4. The objection of the respondent was rejected by the executing Court, but an appeal filed by the respondent was allowed by the learned Civil and Sessions Judge, Saharanpur who held that the stipulation regarding ejectment was in the nature of a penal clause and, therefore, the decree in that respect was not executable.

5. Learned counsel for the appellant has strenuously contended before me that the aforesaid stipulation as to ejectment was not in the nature of a penal clause. He urges that the suit was decreed for recovery of the amount of Rs. 987/8/- and for ejectment in case that amount was not paid by July 27, 1950. There is no force in this contention. The terms of the compromise, on which the decree was founded, plainly show that the only relief to be granted in the suit was that for the recovery of Rs. 987/8/-, there being a clear stipulation that the suit was to be dismissed as regards the relief for ejectment. From the terms of the compromise it cannot be said that the relief for ejectment was to be refused subject only to the payment of the amount by the date stipulates. That would be, if such construction were given, to alter the entire context in which the conditions of the compromise stood in relation to each other. The compromise provided that in case the defendant-respondent defaulted In payment of the amount the suit would be considered as having been decreed also for ejectment. The sense of the language indicates that although the decree for ejectment had not been granted in the suit, nevertheless on default of payment of the decretal amount the decree for ejectment would be treated as having been granted. From this, I have no hesitation in holding that the relief for ejectment was stipulated as a penal clause on default 01 payment of the decretal amount. It was intended to act as a coercive provision for the purpose of enforcing the terms agreed upon between the parties.

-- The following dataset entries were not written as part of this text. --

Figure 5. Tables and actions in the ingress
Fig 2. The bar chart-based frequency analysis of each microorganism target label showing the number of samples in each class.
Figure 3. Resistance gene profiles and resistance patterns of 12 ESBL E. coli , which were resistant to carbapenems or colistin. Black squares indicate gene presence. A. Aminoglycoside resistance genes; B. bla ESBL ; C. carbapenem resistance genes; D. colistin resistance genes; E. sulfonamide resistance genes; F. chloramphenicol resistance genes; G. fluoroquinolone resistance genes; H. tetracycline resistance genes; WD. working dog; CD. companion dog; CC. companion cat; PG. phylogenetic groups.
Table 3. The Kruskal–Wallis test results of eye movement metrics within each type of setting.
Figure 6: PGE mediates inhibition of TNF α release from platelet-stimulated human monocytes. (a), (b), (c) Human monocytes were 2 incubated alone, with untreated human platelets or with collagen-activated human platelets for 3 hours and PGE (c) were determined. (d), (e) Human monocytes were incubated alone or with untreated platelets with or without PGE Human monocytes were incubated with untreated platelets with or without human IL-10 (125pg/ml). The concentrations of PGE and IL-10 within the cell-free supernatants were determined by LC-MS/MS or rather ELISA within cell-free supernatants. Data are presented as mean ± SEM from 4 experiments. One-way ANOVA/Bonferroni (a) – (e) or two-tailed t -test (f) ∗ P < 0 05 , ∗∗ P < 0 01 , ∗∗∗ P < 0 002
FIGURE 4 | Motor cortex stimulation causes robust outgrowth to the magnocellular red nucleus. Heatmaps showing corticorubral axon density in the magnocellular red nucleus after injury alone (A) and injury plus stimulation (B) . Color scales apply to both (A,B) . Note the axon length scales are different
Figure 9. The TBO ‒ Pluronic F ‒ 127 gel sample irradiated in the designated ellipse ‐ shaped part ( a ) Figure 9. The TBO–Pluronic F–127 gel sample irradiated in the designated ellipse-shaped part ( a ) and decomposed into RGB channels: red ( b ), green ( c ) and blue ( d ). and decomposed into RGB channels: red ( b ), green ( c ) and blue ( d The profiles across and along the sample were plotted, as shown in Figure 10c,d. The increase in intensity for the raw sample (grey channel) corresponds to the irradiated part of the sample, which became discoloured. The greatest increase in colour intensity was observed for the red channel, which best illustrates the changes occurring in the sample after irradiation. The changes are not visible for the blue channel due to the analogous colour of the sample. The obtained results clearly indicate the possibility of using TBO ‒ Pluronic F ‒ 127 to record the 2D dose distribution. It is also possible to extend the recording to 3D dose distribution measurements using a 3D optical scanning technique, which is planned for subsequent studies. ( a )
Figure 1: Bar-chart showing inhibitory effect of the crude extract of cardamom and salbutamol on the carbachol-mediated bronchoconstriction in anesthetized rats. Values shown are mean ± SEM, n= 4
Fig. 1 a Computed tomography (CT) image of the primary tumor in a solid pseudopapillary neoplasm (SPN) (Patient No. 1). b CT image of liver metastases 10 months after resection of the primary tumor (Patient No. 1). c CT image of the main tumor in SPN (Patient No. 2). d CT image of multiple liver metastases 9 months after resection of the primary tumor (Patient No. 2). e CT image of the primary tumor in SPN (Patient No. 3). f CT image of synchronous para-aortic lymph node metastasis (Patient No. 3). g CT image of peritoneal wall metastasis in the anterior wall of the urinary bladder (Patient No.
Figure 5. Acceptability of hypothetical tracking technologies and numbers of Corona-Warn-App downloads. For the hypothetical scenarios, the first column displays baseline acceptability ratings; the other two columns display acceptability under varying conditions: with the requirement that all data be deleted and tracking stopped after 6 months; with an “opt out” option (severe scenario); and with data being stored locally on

6. Learned counsel for the appellant has cited a decision of this Court in Kishen Prasad v. Kunj Behari Lal, : AIR1926All278 The terms of compromise in that case were, however, different. There although the amount claimed in the suit was Rs. 15,000/-, the plaintiff agreed by the compromise that if a certain amount was paid by certain dates he would remit the balance of his claim, but that in case there was a default in this behalf on the part Of the defendant he would be entitled to recover the entire amount of his claim. It is apparent that a concession was offered by the plaintiff and that concession would be available only so long as the defendant complied with the stipulation which requires payment of the agreed amount by certain agreed dates. It was never the case merely that the plaintiff had agrees to a smaller amount. The plaintiff had agreed that if a certain smaller amount was paid in accordance with certain conditions he would abandon his Claim to the balance.

7. In my opinion, therefore, this appeal has no forcewhich is accordingly dismissed. Nobody appears for Werespondent and, therefore, there shall be no order as tocosts.